キリスト教徒の主たる関心は、完成に向かうことです。聖パウロは「あなたがたは神に愛されている子供ですから、神に倣う者となりなさい」(エフェソ5:1)と述べています。この義務は、永遠の栄光に到達する私たちの運命について神に定められた唯一の手段として、永遠の神のご意志の内に含まれているのです。私たちを芸術家に例えるならば、私たちの霊魂は自分たちで絵を描き込まねばならない空白のキャンバスであります。その絵に使用する色彩とはキリスト教的美徳であり、私たちのモデルは、聖父なる神の完全さで生きたイメージであるイエス・キリストでなければなりません。立派な制作をものにしたいという願う肖像画家がモデルを前にして、一筆絵筆を動かす前に必ずモデルを見るのと同じように、キリスト信者は常に目の前にイエス・キリストのご生涯と美徳とを思い描いていなければいけません。そうなれば、モデルに調和しないようなことを口にしたり、心に思ったりすることは決してないでしょう。聖母は、私たちの救いを実現するという偉大な責任を果たす援助をしたいとお思いになったので、イエス・キリストのご生涯についての奥義を黙想することを信徒たちに教えるよう聖ドミニコにお命じになりました。聖母がそうなさった訳は、信徒たちがイエスを、ただ崇拝し、栄光を帰するだけではなく、何よりもイエスの美徳に自分たちの生き方と行いとを模倣させるためだったのです。子供というものは両親を見守り、話しかけることを通して彼らを模倣し、親が話すのを聞いて言葉を覚えます。徒弟は仕事をしている主人を見守ることで仕事を習い覚えます。それと同じことで、聖なるロザリオの信心に忠実な者は、イエス・キリストのご生涯の十五の奥義に示されているキリストの美徳を謙虚に覚えようと努め模倣するなら、神なる主に似た者となることができるのです。キリストの恩寵の助けと聖母マリアの執り成しにより、これらを行うことが可能となります。昔、モーセがユダヤの人々に、彼らの上に降り注がれている恩寵を決して忘れてはならないと命じるよう神からの啓示を受けました。それならば、神の御子にはご自分の生涯、受難と死と奥義を私たちの心に刻み込み、常に私たちの目の前に思い描くようにお命じになる更に大きな理由がおありになるはずです。
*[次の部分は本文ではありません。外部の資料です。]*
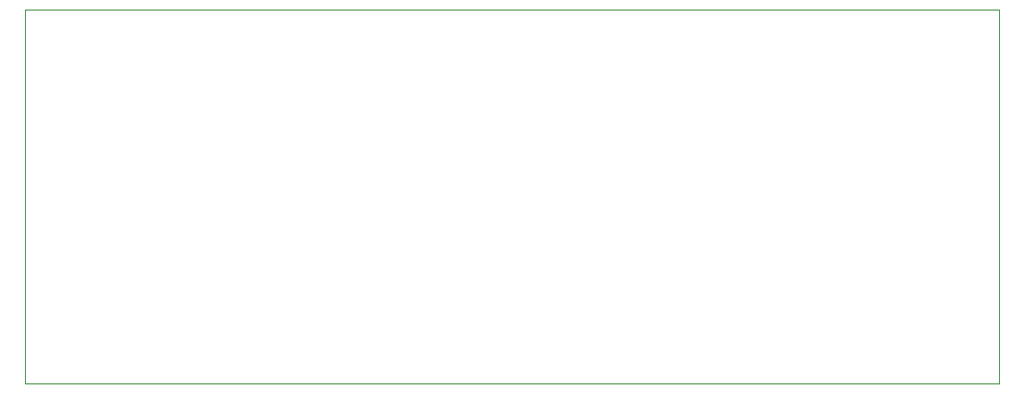
<source format=gbr>
%TF.GenerationSoftware,KiCad,Pcbnew,9.0.6*%
%TF.CreationDate,2025-12-12T12:45:13+00:00*%
%TF.ProjectId,PIDI-BOX-01-ADC-4-MAIN-A2,50494449-2d42-44f5-982d-30312d414443,rev?*%
%TF.SameCoordinates,Original*%
%TF.FileFunction,Profile,NP*%
%FSLAX46Y46*%
G04 Gerber Fmt 4.6, Leading zero omitted, Abs format (unit mm)*
G04 Created by KiCad (PCBNEW 9.0.6) date 2025-12-12 12:45:13*
%MOMM*%
%LPD*%
G01*
G04 APERTURE LIST*
%TA.AperFunction,Profile*%
%ADD10C,0.050000*%
%TD*%
G04 APERTURE END LIST*
D10*
X106961600Y-56007000D02*
X192961600Y-56007000D01*
X192961600Y-89007000D01*
X106961600Y-89007000D01*
X106961600Y-56007000D01*
M02*

</source>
なぜなら、一つ一つの奥義は特別な形で私たちに主の美徳を思い出させてくれますし、イエスが私たちのために途方もない愛と望みとを示してくださるのはこれらの奥義だからです。主は私たちに「通り過ぎて行くすべての者よ、しばらく立ち止まり、私があなたのために体験した苦しみほどの苦しみが今までにあったかどうかを考えてみるがいい。私の貧しさと、私の受けた辱めを心に留めて欲しい。激しい受難の間に、私があなたたちのために飲んだ苦味の混じったブドウ酒のことを考えて欲しい」と言われるのです。ここに出ている、またこの他にも多くのキリストの御言葉を聞けば、ロザリオを唱える間には、ただ、口頭で主と聖母を賛美するだけでは足りず、聖なる奥義について黙想すべきであるのを十分に納得する筈です。